The HMS community celebrated a professorship honoring the chair of the HMS Department of Ophthalmology at a winter event that also announced the installation of the chair’s first incumbent, a longtime friend and collaborator.
“We are grateful to the Foundation of the Massachusetts Eye and Ear Infirmary for making today’s celebration possible, said HMS Dean, Jeffery S. Flier as he opened the February 28 celebration of the Charles Edward Whitten Professorship in Ophthalmology.

The professorship honors Joan Whitten Miller, the Henry Willard Williams Professor of Ophthalmology, chief of ophthalmology at Massachusetts Eye and Ear Infirmary (MEEI) and Massachusetts General Hospital, and head of the Department of Ophthalmology. Currently named for Miller’s father, the chair will be renamed the Joan Whitten Miller Professorship in Ophthalmology upon her retirement.
The first incumbent is Evangelos Gragoudas, a colleague and close friend of Miller’s and an authority on the diagnosis and management of intraocular tumors. Gragoudas pioneered the use of proton beam therapy as an alternative to enucleation. He collaborated with Miller on preclinical studies of photodynamic therapy (PDT) using the light-sensitive dye Verteporfin for the treatment of choroidal neovascularization. He also was a part of the team that demonstrated the critical role of vascular endothelial growth factor (VEGF) in ocular neovascularization and went on to develop therapies targeting VEGF. “Evangelos’ scientific discoveries in developing therapies for ocular malignancies and for retinal neovascular diseases have saved the sight and the lives of countless patients,” said Flier.
Miller, an HMS graduate, completed an ophthalmology residency and fellowship at MEEI. An expert on macular degeneration and diabetic retinopathy, she is co-editor of Albert and Jakobiec’s Third Edition Principles and Practice of Ophthalmology, a named inventor on six U.S. patents, and holds numerous awards, including the 2010 Joseph B. Martin Dean’s Leadership Award.
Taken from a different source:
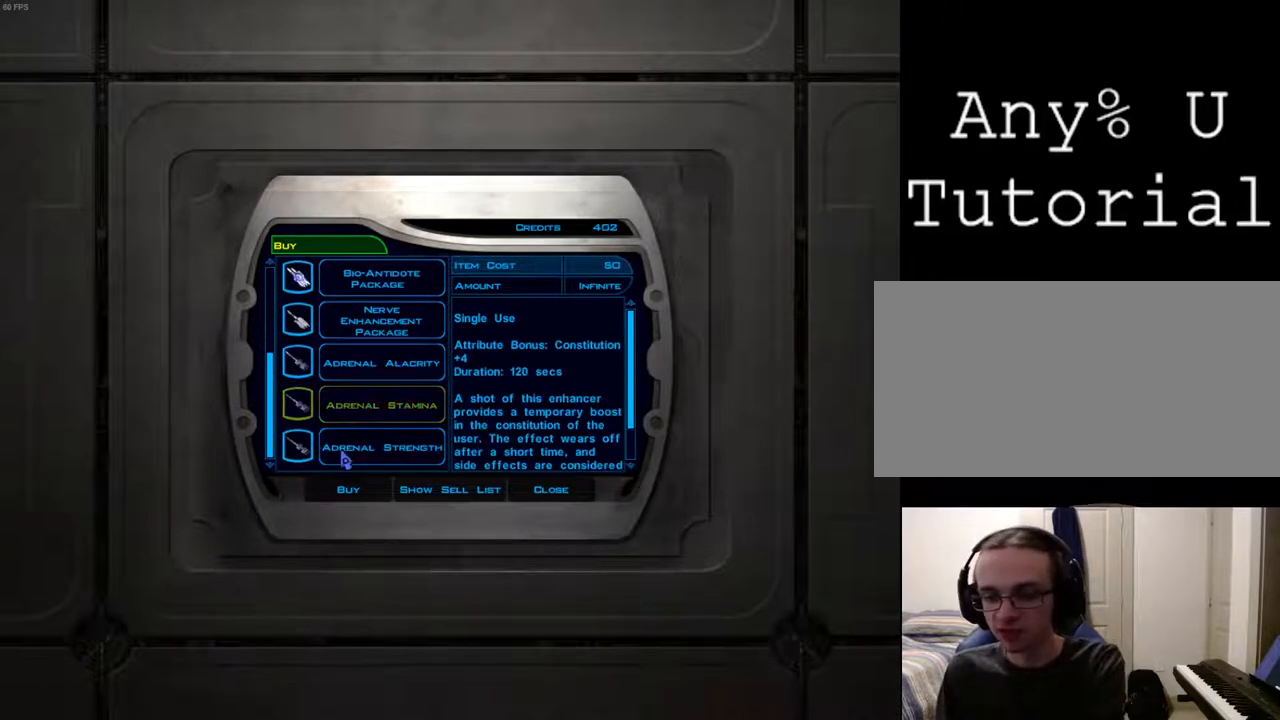
{"keys": [], "mouse": []}
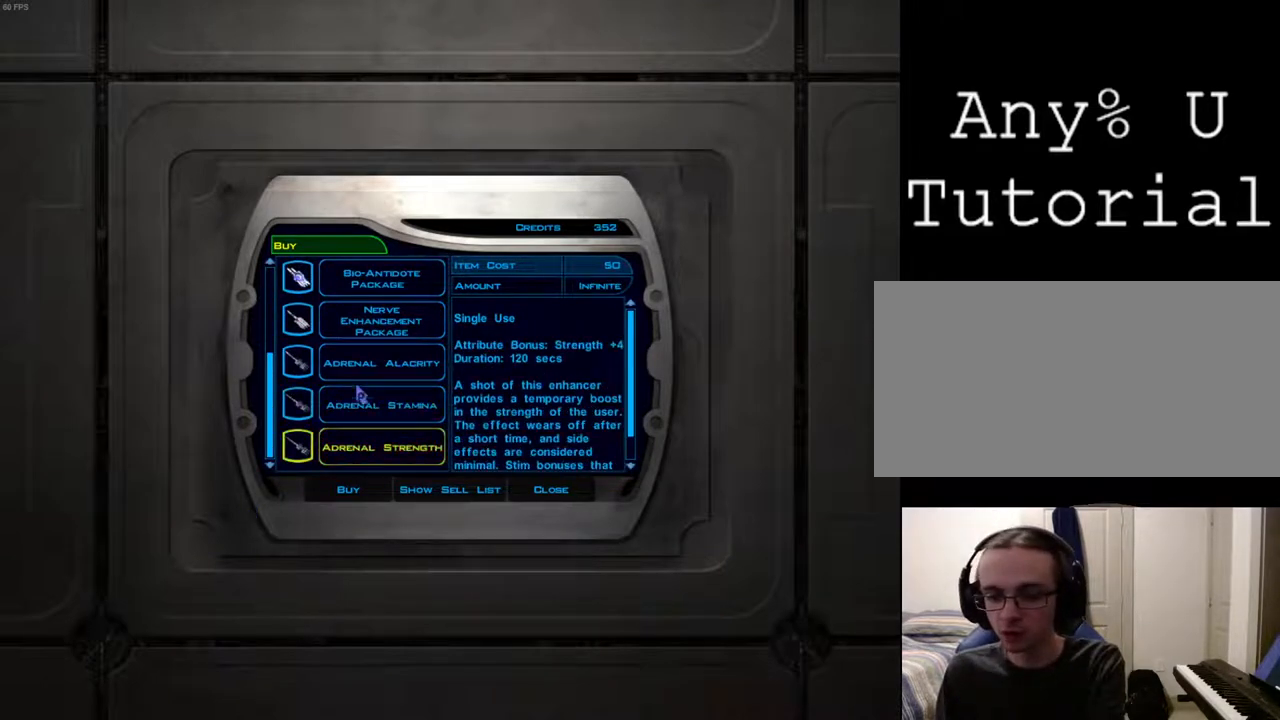
{"keys": [], "mouse": [], "events": [[267, "mouse_left", "down"], [300, "mouse_left", "up"]]}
“Joan is the first woman to be appointed chair to Harvard’s Department of Ophthalmology and the first endowed professorship in ophthalmology to be named for a woman,” said Wycliffe “Wyc” Grousbeck, chair of the foundation and board of directors of the MEEI. “The advancement of women and their ability to contribute in every level of science and medicine is important to all of us.”
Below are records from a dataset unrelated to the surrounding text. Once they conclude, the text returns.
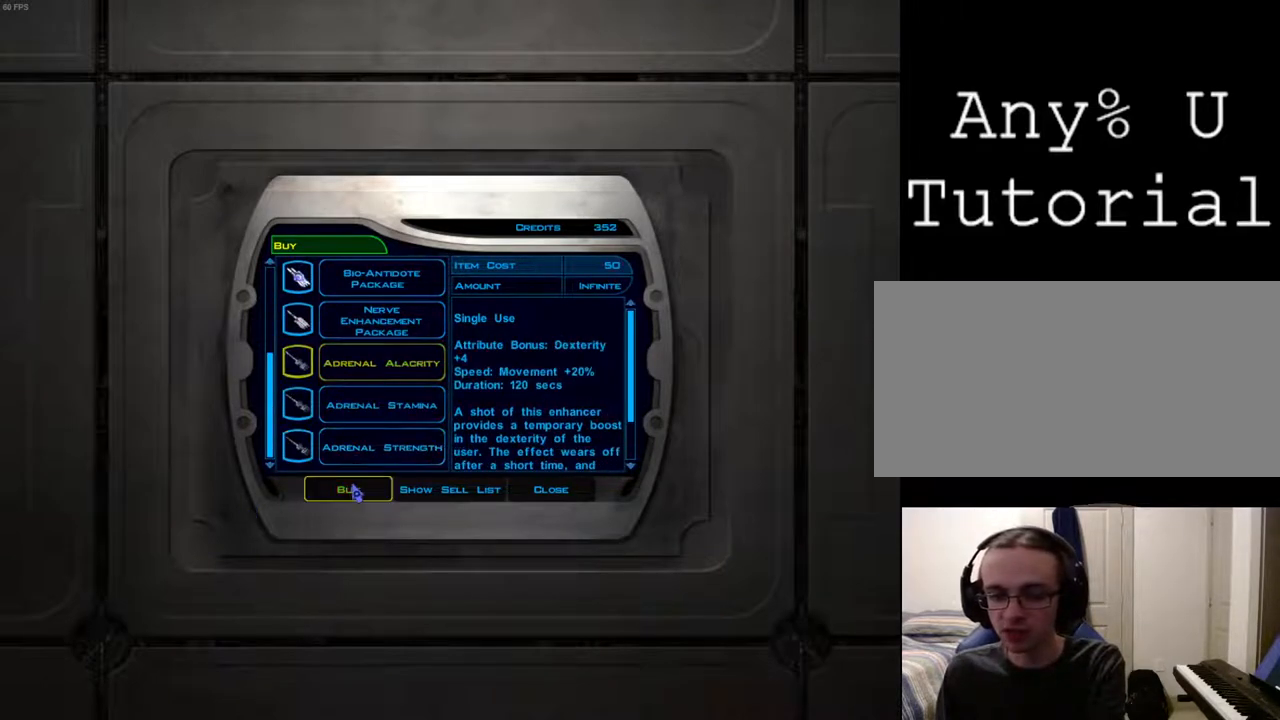
{"keys": [], "mouse": [], "events": []}
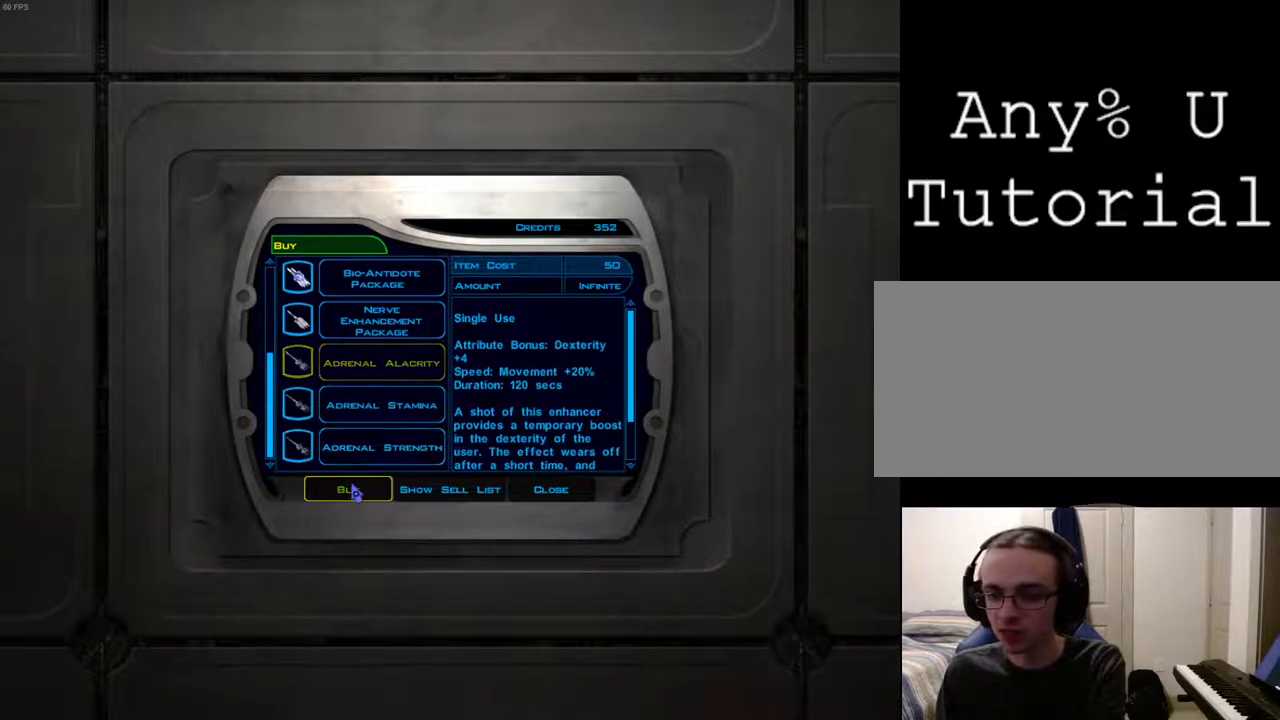
{"keys": [], "mouse": [], "events": []}
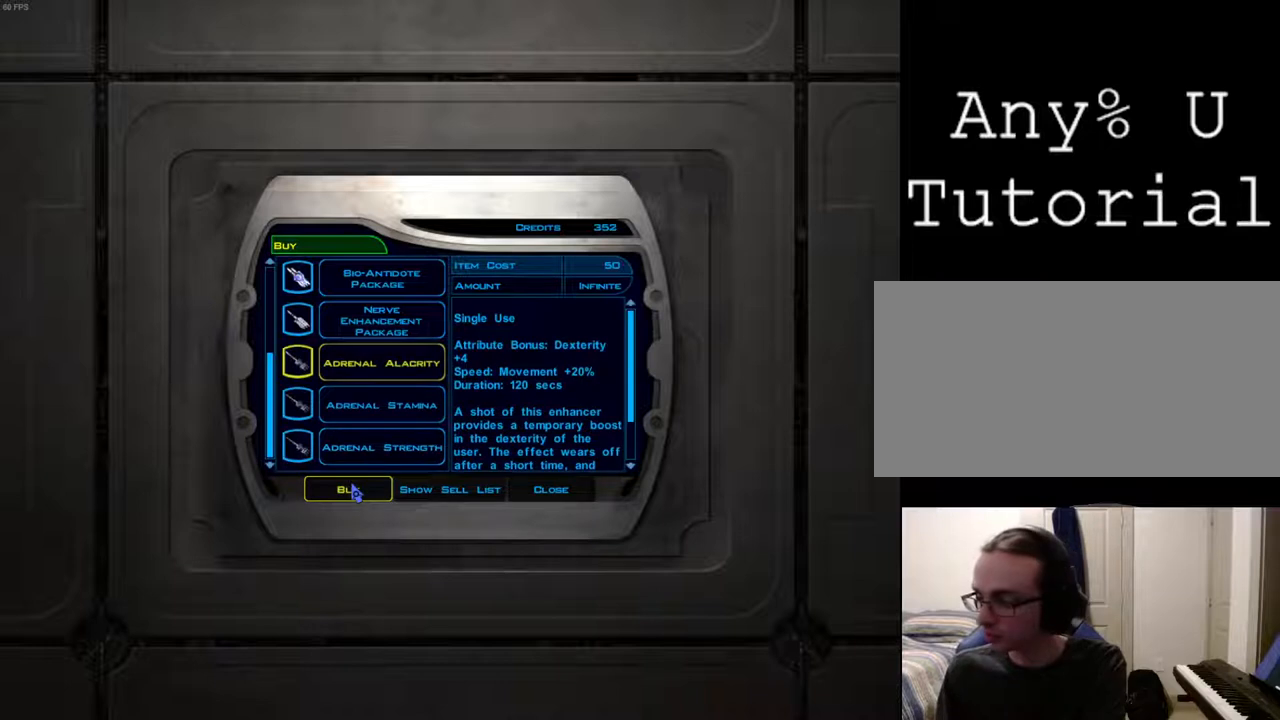
{"keys": [], "mouse": [], "events": []}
“Evan and Joan have many things in common,” said Simmons Lessell, a senior member of the neuro-ophthalmology service at MEEI who helped train the two. “From the start, they shared an intense interest in disorders of the retina and a dedication to discovering and implementing treatment for potentially blinding, even fatal, ophthalmic disorders,” he said.
Miller’s husband, John, recounted years of successful collaboration and friendship between Miller and Gragoudas. “Evan has been a constant in our family, given the intensity and depth of commitment of both of them over the past 20 years to their research,” Miller said. “It’s fitting that Evan should be the first holder of the Whitten professorship, forever linking these two names in scholarship and in academics.”